Para exemplificar isso que digo, vejam "O Coração das Trevas" de Joseph Conrad. Embora, eu não goste muito dos livros de Conrad que já li, não posso negar que "O Coração das Trevas" é simplesmente o supra-sumo dos livros 'climáticos'. Marlow é um personagem excelente, Kurtz surpreendente, mas o grande feito de Joseph Conrad foi conseguir construir um clima no livro que supera qualquer personagem. Aliás a importância do clima parece ser maior até que a própria história. O clima todo é sempre único, uma sensação que incomoda e que a cada página incomoda mais e mais até atingir seu clímax nas palavras de Kurtz: "O horror!". Para quem já leu a obra, é difícil imaginar um livro tão contraditório em sua formulação: se por um lado a história é simples (Marlow é designado para encontrar um maluco no fundão da África), sua estrutura é muito complexa (o foco é sempre o ponto de vista de Marlow sobre Kurtz, dum modo que os dois vão se aproximando até que finalmente se encontram). Pela simplicidade da proposta - o livro concentra-se na maior parte das vezes em apresentar-nos os pensamentos de Marlow em sua viagem pelo rio - seria fácil criar um livro ruim e mais difícil criar um clima próprio, mas não é o caso. O que vemos é sempre um cuidado em pintar um quadro cada vez mais obscuro e exaltar o clima ‘noir’ da obra. Próximo do encontro entre os dois personagens, temos a impressão de estarmos lendo um livro com os olhos embaçados por uma fumaça. Vemos alguns traços e procuramos construir um quadro na mente, completando os espaços vazios com informações hipotéticas. Assim como Marlow, estamos ansiosos em descobrir quem realmente é Kurtz, embora ao final continuemos completando os espaços nós mesmos.

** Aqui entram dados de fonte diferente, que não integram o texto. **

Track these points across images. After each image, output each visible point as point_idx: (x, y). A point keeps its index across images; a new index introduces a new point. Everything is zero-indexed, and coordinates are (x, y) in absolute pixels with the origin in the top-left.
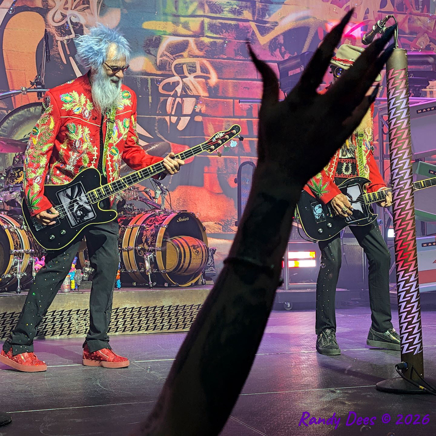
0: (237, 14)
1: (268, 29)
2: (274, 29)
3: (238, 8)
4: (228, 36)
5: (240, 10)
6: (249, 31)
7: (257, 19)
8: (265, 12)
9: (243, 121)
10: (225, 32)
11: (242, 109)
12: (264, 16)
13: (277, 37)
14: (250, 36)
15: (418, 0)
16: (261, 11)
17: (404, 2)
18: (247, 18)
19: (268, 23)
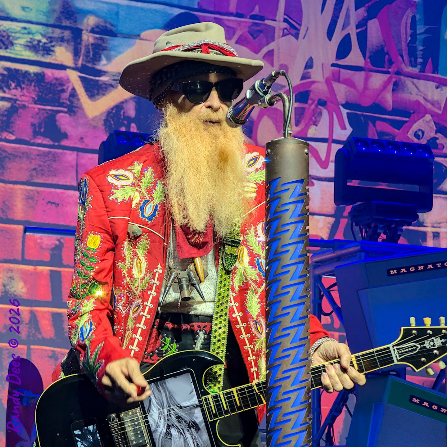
0: (41, 52)
1: (104, 86)
2: (117, 86)
3: (44, 40)
4: (21, 96)
5: (49, 45)
6: (65, 87)
7: (82, 64)
8: (101, 52)
9: (41, 273)
10: (16, 88)
11: (41, 247)
12: (98, 59)
13: (122, 104)
14: (66, 99)
15: (416, 46)
16: (91, 51)
17: (385, 49)
18: (62, 61)
19: (104, 75)
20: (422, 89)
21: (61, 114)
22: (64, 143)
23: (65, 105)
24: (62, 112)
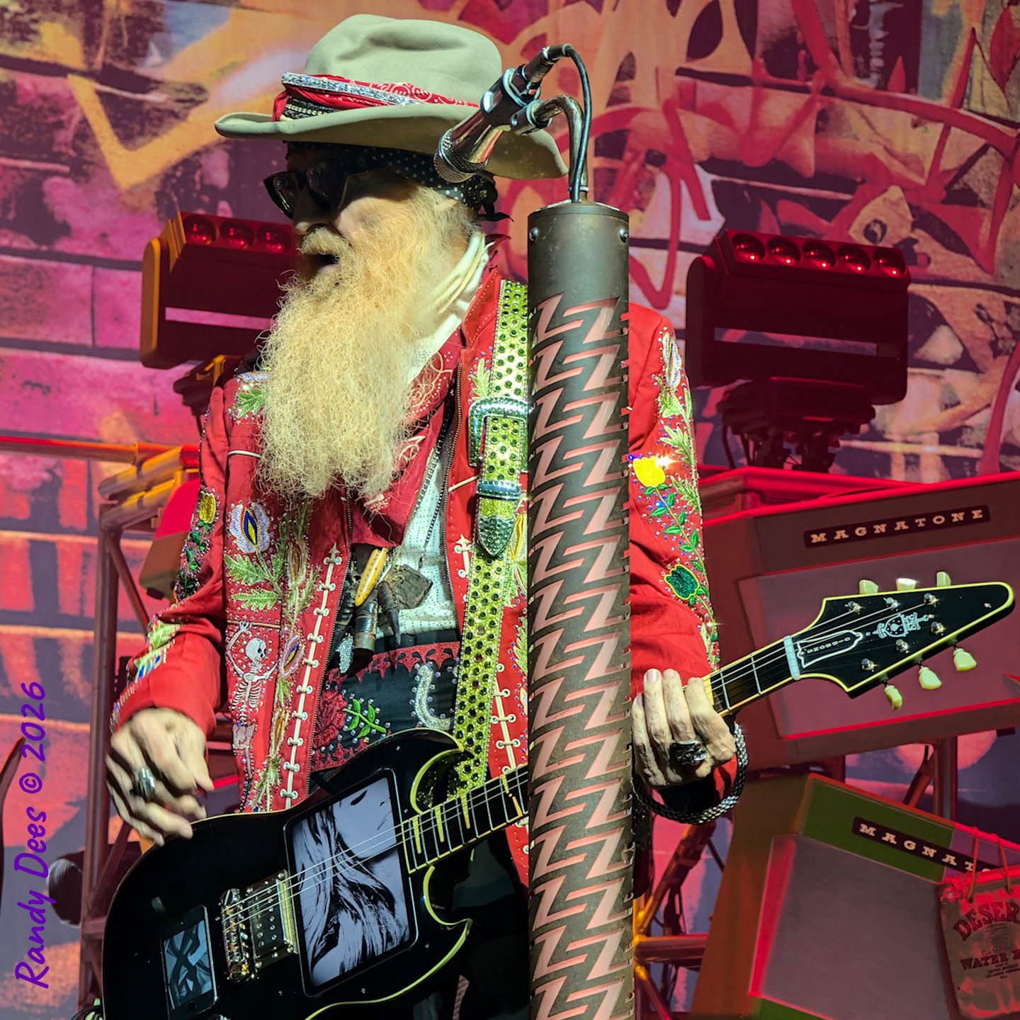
0: (9, 35)
1: (156, 114)
2: (186, 115)
3: (14, 7)
5: (26, 18)
6: (64, 117)
7: (104, 64)
8: (147, 35)
9: (10, 545)
11: (9, 488)
12: (140, 52)
13: (197, 157)
14: (66, 144)
15: (867, 32)
16: (125, 33)
17: (799, 35)
18: (56, 56)
19: (157, 88)
20: (881, 126)
21: (56, 179)
22: (63, 245)
23: (63, 159)
24: (57, 173)
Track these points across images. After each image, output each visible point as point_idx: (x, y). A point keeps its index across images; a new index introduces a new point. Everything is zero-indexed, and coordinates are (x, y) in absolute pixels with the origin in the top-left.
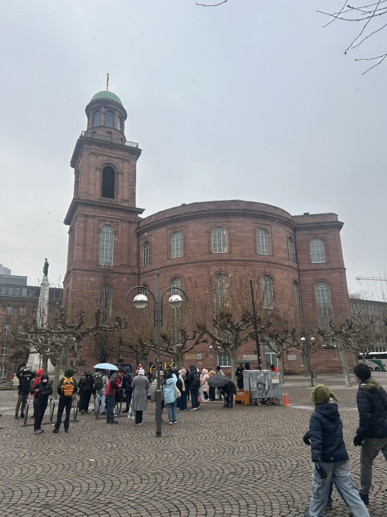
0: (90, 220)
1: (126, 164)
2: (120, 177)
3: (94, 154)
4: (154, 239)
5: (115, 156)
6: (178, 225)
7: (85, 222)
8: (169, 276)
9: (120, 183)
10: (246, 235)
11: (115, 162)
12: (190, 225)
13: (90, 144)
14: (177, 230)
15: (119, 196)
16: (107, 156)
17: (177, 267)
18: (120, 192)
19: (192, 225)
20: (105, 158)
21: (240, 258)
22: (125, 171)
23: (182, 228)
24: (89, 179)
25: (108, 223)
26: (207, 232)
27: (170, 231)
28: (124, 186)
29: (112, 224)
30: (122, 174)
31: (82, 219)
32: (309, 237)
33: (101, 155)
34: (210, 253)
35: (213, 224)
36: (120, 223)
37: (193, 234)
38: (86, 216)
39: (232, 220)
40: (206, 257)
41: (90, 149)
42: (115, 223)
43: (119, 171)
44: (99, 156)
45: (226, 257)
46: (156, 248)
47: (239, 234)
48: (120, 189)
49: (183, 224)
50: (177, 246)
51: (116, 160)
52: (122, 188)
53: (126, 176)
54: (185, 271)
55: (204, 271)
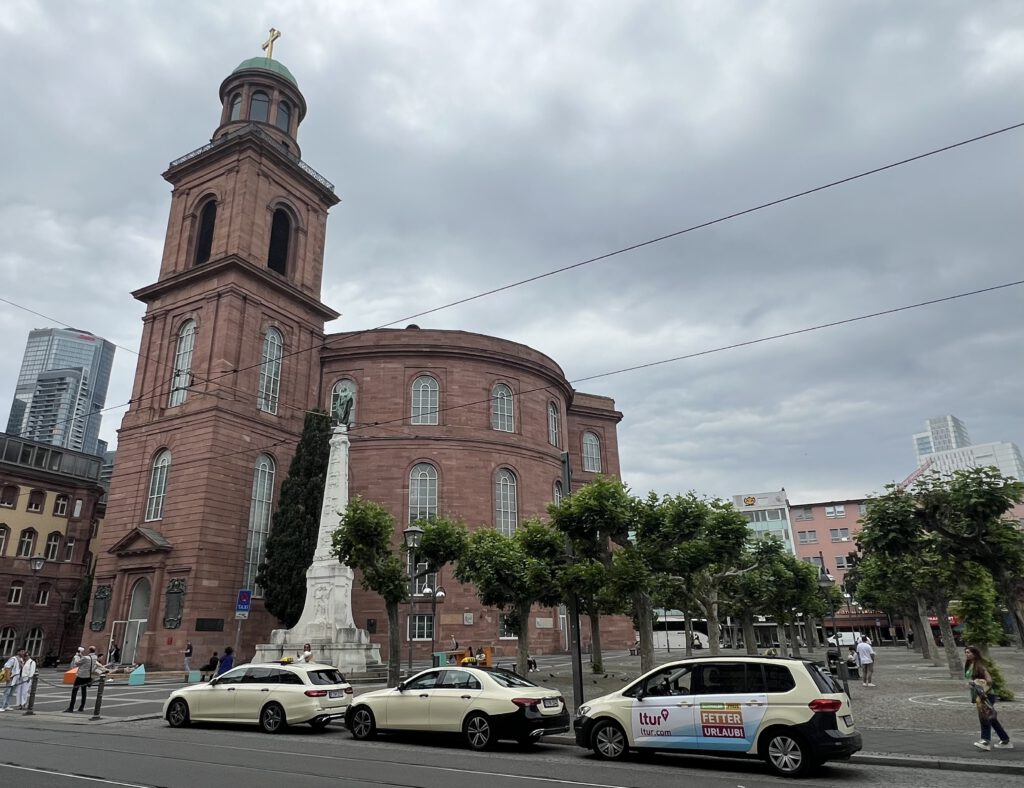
0: (251, 310)
1: (312, 216)
2: (301, 237)
3: (267, 176)
4: (368, 379)
5: (298, 194)
6: (430, 365)
7: (243, 312)
8: (408, 458)
9: (301, 252)
10: (537, 407)
11: (298, 206)
12: (455, 370)
13: (261, 155)
14: (428, 373)
15: (298, 276)
16: (285, 188)
17: (427, 442)
18: (299, 269)
19: (458, 370)
20: (283, 192)
21: (532, 446)
22: (311, 230)
23: (438, 371)
24: (253, 223)
25: (276, 324)
26: (484, 389)
27: (411, 372)
28: (307, 259)
29: (282, 329)
30: (306, 233)
31: (238, 303)
32: (582, 428)
33: (276, 182)
34: (489, 428)
35: (495, 377)
36: (296, 330)
37: (460, 387)
38: (245, 298)
39: (521, 378)
40: (483, 435)
41: (260, 163)
42: (288, 328)
43: (301, 225)
44: (273, 183)
45: (514, 440)
46: (375, 398)
47: (531, 405)
48: (300, 263)
49: (440, 363)
50: (425, 402)
51: (298, 204)
52: (304, 260)
53: (311, 239)
54: (444, 454)
55: (480, 460)
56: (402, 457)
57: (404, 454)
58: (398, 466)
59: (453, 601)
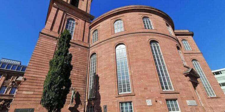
4: (101, 27)
7: (57, 12)
8: (114, 44)
14: (118, 19)
17: (120, 37)
19: (128, 15)
25: (72, 17)
27: (113, 20)
29: (74, 19)
36: (80, 20)
37: (130, 19)
38: (59, 8)
40: (141, 31)
46: (103, 31)
47: (158, 22)
49: (122, 15)
54: (127, 39)
55: (142, 38)
56: (112, 44)
57: (113, 43)
58: (111, 47)
59: (140, 95)
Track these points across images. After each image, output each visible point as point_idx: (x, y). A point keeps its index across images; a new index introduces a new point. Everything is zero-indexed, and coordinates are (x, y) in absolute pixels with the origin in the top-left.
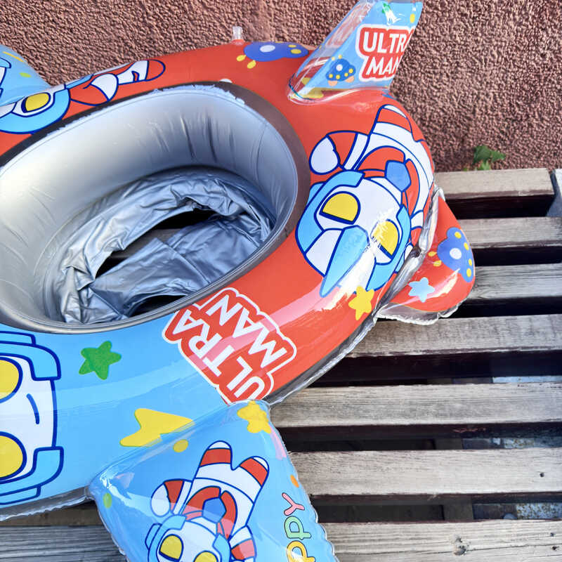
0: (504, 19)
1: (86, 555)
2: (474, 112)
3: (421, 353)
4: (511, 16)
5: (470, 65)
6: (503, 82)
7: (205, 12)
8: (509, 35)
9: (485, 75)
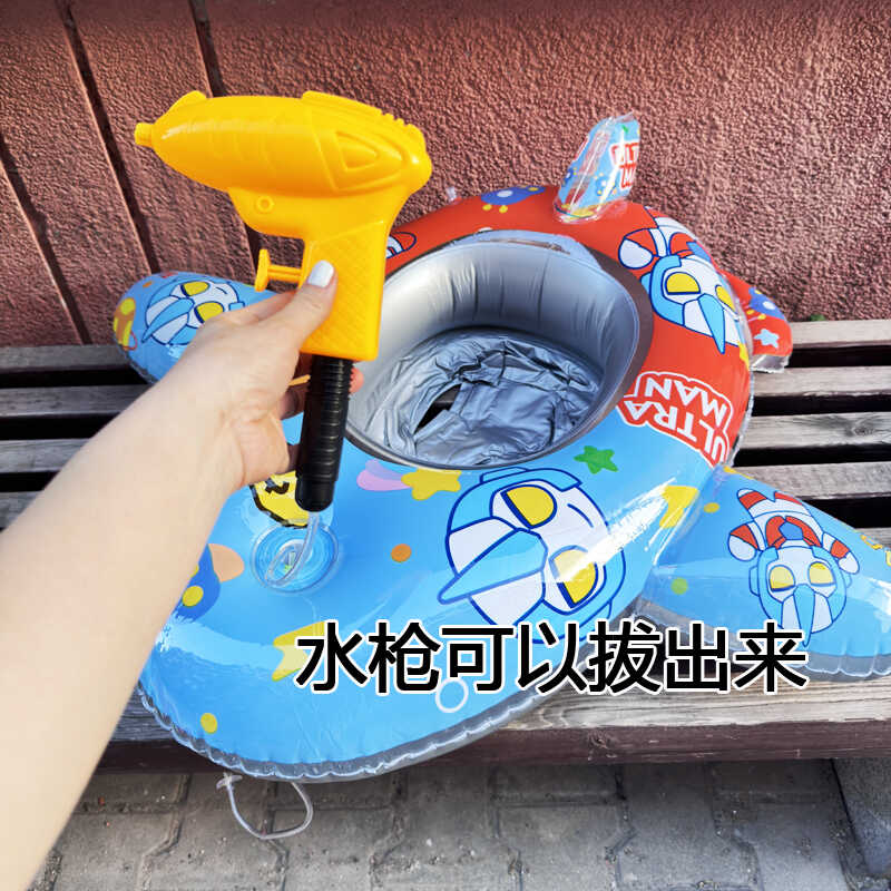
7: (533, 166)
9: (823, 234)
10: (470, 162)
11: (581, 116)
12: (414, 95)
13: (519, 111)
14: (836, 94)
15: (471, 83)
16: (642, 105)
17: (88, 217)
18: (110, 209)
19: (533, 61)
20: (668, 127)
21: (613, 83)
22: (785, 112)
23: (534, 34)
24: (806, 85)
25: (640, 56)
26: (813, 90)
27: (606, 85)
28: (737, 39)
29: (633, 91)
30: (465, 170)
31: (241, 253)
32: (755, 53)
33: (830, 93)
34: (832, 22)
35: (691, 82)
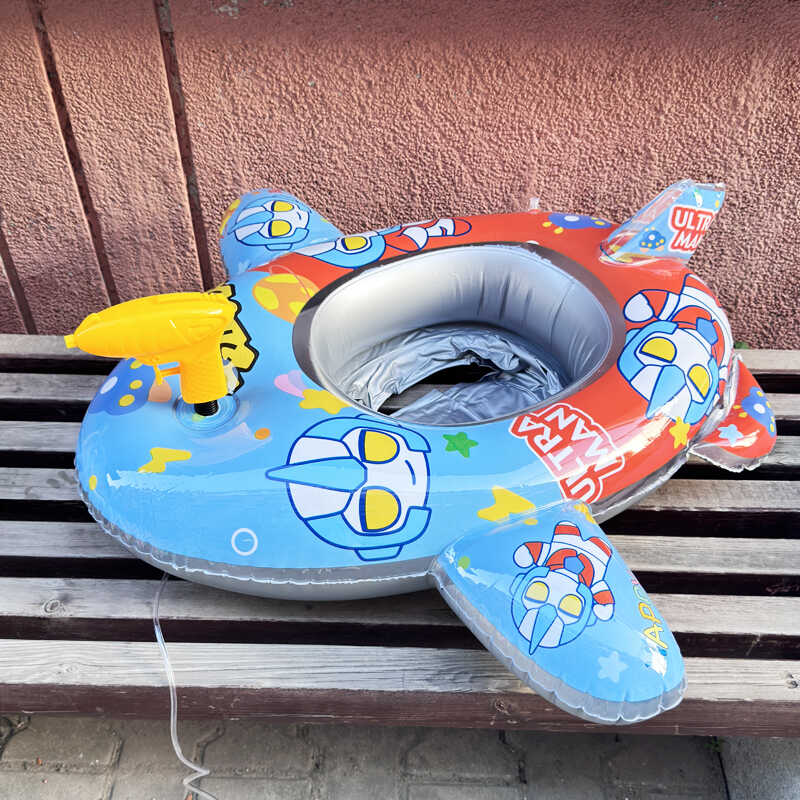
0: (773, 211)
1: (406, 673)
2: (736, 304)
3: (727, 510)
5: (735, 253)
6: (768, 274)
7: (474, 186)
8: (777, 227)
9: (750, 265)
10: (413, 178)
11: (523, 141)
12: (364, 112)
13: (463, 132)
14: (767, 132)
15: (420, 104)
16: (581, 133)
17: (42, 212)
18: (66, 205)
19: (480, 87)
20: (606, 156)
21: (555, 111)
22: (718, 147)
23: (482, 60)
24: (739, 123)
25: (581, 87)
26: (745, 127)
27: (547, 113)
28: (675, 75)
29: (574, 119)
30: (409, 186)
31: (188, 254)
32: (691, 89)
33: (761, 131)
34: (765, 64)
35: (629, 114)
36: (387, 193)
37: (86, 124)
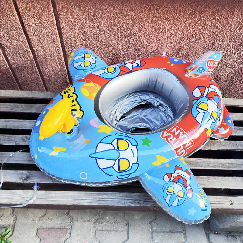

Ao ler "O Coração das Trevas" e perceber o cuidado que o escritor teve para nos fazer sentir incomodados, vejo o porquê de hoje criar um livro com um clima esteja tão fora de moda. Pode-se usar tal mistura como uma maquiagem, ou seja, a mistura de sensações cria uma bela oportunidade para que as deficiências sejam varridas para debaixo do tapete. Afinal, antes mesmo de percebermos o drama, vem logo uma piada que muda o nosso foco e nossa percepção. Assim, é mais fácil atirar para todos os lados sem muito cuidado, do que focar num só ponto e trabalhá-lo, construindo um texto esmerado. E é uma pena, pois esta vontade de criar obras sem qualquer clima faz com que os romances contemporâneos (em sua maioria) sejam tratados como romances leves, enquanto os textos trabalhados com a única finalidade de exaltar um clima, começando de modo gradual até seu clímax, é tachado de chato. Cria-se assim um efeito circular: leitores desacostumados com um texto menos ágil encontram satisfação em leituras 'desleixadas' e editoras publicam apenas aquilo que os leitores vão ler. Um mercado como este é um incentivo à criação de obras que seguem uma fórmula que empobrece a literatura.